LOL  Thanks TotonsDad! Oh, and Lou still  in the car even with the multiple weekly rides, and trust me, on raw diet, is NOT pretty! LOL. yeah, we def. have to do Bear Creek Dog Park soon once it warms up! :cold:


----------



## DorianGrayFFM (Apr 24, 2009)

Congratulations!


----------



## georgiapeach717 (Jan 28, 2010)

awww Happy birthday lou!!! Such a sweet face!


----------



## Vinnie (Sep 4, 2001)

:birthday: Lou!


----------



## Doubleminttwin (Aug 21, 2009)

Happy Birthday to you, Happy birthday to you, Happy birthday dear Lou, Happy birthday to you  :tongue:


----------



## sagelfn (Aug 13, 2009)

happy birhtday beautiful girl!


----------



## Raziel (Sep 29, 2009)

Happy Birthday DEAR LOU!!!!
Hes beautiful!!!


----------



## SunCzarina (Nov 24, 2000)

Happy Birthday, Lou! bat, bah, I see a beautiful girl there, very beautiful.


----------



## StarryNite (Jun 2, 2009)

Thanks everyone!  She had a wonderful day at the dog park today since we couldn't go on her actual birthday (COLD!) and met a male GSD that looked almost identical to her and the same age, for some reason she wanted to play more with him than any other dog there!


----------



## Raziel (Sep 29, 2009)

StarryNite said:


> Thanks everyone!  She had a wonderful day at the dog park today since we couldn't go on her actual birthday (COLD!) and met a male GSD that looked almost identical to her and the same age, for some reason she wanted to play more with him than any other dog there!

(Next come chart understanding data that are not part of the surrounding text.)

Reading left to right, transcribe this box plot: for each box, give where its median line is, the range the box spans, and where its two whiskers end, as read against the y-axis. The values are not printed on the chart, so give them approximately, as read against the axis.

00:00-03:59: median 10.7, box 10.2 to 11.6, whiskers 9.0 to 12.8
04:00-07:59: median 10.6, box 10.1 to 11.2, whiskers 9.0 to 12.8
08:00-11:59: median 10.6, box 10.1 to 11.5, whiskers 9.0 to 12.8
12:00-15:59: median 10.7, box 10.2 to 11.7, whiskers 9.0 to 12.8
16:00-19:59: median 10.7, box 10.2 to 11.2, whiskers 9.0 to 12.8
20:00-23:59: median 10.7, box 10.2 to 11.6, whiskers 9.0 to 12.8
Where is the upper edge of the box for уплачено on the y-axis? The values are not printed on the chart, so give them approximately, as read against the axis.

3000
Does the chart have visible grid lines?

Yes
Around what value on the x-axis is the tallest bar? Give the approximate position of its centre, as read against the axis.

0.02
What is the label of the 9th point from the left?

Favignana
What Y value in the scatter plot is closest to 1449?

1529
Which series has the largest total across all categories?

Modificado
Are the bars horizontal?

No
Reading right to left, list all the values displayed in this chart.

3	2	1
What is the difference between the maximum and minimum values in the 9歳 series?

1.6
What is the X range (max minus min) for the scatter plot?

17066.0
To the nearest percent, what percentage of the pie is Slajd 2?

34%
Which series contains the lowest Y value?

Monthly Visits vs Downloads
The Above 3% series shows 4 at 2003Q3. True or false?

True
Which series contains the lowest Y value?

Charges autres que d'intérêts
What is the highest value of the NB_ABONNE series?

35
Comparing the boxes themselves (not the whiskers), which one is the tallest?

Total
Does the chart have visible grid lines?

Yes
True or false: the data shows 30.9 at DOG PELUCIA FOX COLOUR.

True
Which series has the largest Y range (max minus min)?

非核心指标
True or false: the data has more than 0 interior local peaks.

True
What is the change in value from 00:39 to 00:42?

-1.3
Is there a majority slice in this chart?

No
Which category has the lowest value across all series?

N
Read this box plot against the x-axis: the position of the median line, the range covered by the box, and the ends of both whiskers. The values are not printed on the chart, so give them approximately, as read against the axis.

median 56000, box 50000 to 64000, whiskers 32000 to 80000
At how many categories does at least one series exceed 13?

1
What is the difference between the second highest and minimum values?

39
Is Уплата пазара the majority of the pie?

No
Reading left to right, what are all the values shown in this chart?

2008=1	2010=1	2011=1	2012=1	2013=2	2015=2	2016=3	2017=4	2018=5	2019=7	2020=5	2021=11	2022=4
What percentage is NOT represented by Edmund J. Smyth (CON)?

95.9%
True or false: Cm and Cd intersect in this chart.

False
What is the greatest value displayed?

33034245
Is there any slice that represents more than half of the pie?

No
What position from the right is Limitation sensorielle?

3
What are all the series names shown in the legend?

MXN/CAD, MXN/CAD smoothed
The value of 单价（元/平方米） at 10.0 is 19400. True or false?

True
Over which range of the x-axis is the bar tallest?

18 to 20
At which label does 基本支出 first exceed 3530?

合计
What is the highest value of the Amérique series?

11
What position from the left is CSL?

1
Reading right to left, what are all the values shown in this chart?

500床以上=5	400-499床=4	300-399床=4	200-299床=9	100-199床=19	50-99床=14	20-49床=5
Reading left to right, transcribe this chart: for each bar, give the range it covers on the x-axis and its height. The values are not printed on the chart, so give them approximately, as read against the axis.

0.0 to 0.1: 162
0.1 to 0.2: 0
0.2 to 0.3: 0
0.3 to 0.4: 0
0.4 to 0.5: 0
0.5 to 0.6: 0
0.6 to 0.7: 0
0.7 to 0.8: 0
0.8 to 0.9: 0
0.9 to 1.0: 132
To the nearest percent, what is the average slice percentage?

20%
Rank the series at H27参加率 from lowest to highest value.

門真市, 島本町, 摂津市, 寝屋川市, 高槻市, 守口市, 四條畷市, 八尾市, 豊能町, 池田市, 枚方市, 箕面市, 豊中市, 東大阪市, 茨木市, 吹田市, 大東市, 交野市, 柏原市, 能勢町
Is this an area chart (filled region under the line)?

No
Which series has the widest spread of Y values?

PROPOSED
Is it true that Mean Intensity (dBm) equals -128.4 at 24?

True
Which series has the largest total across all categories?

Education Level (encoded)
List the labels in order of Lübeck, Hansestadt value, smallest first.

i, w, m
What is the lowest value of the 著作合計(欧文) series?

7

A boyfriend........??? :wub:
How cute!


----------



## AngelJ (Aug 24, 2009)

Happy Birthday beautiful girl!!!!


----------



## Debbieg (Jun 7, 2009)

Happy Birthday Lu. You are a real black beauty! How cool to be born on Valentines Day!


----------



## StarryNite (Jun 2, 2009)

Raziel said:


> A boyfriend........??? :wub:
> How cute!


LOL I know!!! My little girl is growing up! :wub:


----------



## StarryNite (Jun 2, 2009)

Debbieg said:


> Happy Birthday Lu. You are a real black beauty! How cool to be born on Valentines Day!


She was actually born on the 10th but I just got around to posting on Val day LOL  but close to it!


----------



## GSDTrain (Apr 21, 2008)

happy birthday lou!


----------